Date/Time: Tue Nov 5 18:25:35 CST 2019
Name: Elika Etemad
Report Type: Error Report
Opt Subject: UAX14 Categorization of Javanese
Overview: UAX14 and Unicode Chapter 17.4 disagree on line-breaking in Javanese. Details: Unicode Chapter 17.4 says that Javanese breaks between orthographic syllables, and defines a BNF pattern for these syllables. UAX14 says Javanese is treated as AL, which does not allow breaks between units. These requirements conflict. Proposal: In UAX14, recategorize Javanese as SA, which is defined to determine breakpoint based on lexical analysis. Links: https://www.unicode.org/versions/Unicode12.0.0/ch17.pdf http://unicode.org/reports/tr14/#AL “no line breaks are allowed between pairs” http://unicode.org/reports/tr14/#SA “require morphological analysis to determine break opportunities”
Date/Time: Wed Dec 4 15:18:53 CST 2019
Name: Markus W Scherer
Report Type: Error Report
Opt Subject: UAX #14 line break: confusing naming/behavior of lb=BA eg U+3000
Feedback on behalf of Javier Fernandez & Florian Rivoal, see https://unicode-org.atlassian.net/browse/ICU-20843 The last comment there (from Florian) is: Even though he BA class is described as as “(A)” “providing a break opportunity” in section 5, if you follow the rules of section 6, you’re right that the effect is to suppress breaks before, not to introduce them after. So my comment above was wrong, and there should not be a break between ID and U+3000, nor between CJ (treated as ID or as NS) and U+3000. Which means that ICU does not have a bug after all. Sorry for the confusion. I do wonder if an editorial bug should be open on UAX 14: the informative text of section 5 in this case is a poor indicator of the normative behavior of section 6, leading to misunderstanding like the mistake I made above.
Date/Time: Wed Jan 1 23:06:51 CST 2020
Name: Karl Williamson
Report Type: Public Review Issue
Opt Subject: 406 Proposed Update UAX #14, Unicode Line Breaking Algorithm
"Review Note: The above change uses combinations of properties, as is done in UAX #29, rather than breaking out new classes OP2 and CP2, and then changing all other instances of OP and CP2 to be (OP|OP2) and (CP|CP2), respectively." I'm not happy about this trend. I wasn't (and still am not) happy about it in UAX#29. An implementation will have to split these classes anyway. The work must get done. Why can't you ship a UCD with that work already done? instead of having each implementer having to do it individually.

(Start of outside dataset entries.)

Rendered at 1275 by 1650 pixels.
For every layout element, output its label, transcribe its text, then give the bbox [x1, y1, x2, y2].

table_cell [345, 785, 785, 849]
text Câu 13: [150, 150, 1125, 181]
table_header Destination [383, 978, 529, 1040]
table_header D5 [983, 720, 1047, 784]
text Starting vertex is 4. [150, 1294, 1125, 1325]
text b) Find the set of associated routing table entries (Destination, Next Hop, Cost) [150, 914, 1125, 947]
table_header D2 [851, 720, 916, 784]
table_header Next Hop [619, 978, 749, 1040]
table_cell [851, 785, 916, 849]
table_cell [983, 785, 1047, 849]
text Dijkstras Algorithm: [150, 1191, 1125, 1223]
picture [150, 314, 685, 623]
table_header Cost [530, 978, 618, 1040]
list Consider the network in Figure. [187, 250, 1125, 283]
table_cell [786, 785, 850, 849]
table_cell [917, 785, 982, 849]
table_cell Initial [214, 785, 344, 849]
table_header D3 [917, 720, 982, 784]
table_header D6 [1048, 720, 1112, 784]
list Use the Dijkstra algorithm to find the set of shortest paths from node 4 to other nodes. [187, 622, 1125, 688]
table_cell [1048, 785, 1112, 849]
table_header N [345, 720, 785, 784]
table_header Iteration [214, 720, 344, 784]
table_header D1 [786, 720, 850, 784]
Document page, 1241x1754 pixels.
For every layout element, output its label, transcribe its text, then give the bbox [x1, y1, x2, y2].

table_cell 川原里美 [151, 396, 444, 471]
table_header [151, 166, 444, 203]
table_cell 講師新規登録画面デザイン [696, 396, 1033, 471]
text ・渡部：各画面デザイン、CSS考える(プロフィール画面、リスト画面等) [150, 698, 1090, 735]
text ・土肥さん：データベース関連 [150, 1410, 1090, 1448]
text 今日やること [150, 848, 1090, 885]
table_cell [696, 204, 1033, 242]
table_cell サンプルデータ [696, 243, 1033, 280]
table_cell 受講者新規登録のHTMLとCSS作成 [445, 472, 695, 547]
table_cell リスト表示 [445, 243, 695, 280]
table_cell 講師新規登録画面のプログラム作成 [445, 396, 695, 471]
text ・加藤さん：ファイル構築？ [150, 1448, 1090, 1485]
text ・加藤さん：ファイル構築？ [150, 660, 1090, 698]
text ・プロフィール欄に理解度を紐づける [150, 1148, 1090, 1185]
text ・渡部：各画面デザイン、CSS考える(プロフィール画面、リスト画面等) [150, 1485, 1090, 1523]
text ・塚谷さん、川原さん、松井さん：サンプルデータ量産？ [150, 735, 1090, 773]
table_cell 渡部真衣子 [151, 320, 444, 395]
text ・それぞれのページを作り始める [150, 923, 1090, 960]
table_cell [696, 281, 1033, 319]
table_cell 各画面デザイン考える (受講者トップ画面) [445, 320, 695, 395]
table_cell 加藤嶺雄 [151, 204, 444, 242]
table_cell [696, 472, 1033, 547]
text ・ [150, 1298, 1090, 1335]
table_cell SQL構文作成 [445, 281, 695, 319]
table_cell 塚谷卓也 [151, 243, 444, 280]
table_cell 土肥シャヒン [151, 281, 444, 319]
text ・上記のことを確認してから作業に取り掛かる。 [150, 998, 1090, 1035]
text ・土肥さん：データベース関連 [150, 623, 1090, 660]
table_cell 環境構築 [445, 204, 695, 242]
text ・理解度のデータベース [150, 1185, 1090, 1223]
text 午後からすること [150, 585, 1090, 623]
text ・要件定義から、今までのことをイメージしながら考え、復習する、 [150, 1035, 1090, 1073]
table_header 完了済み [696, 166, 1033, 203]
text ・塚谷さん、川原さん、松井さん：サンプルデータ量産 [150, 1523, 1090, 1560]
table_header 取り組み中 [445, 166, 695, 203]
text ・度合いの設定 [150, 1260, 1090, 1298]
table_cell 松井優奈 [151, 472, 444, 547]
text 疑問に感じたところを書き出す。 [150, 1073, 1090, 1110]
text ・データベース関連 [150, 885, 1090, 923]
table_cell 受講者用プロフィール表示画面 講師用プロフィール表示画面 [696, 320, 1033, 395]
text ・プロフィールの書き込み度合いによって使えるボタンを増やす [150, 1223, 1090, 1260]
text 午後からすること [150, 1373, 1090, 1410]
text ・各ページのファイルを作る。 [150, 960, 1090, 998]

That's more cost to society as a whole, and will delay the implementations somewhat, and there could well be bugs in the divergent implementations. And it feels to me like it is shirking your responsibility of furnishing an adequate set of data files. I could understand the need for doing this with the pictograph property used in UAX #29 this way, as the file wasn't included in the UCD. That itself was an inconvenience to your implementers, as I and others had to go digging up the Emoji data file, and shoe-horn it into our database. Now that it is in the UCD, it would be good if you fixed your data files to not require implementations to roll their own partitions. In brief, my assertion is that your data files for all enum properties should partition the entire Unicode range into equivalence classes, without the need for implementations to have to write code to do it themselves.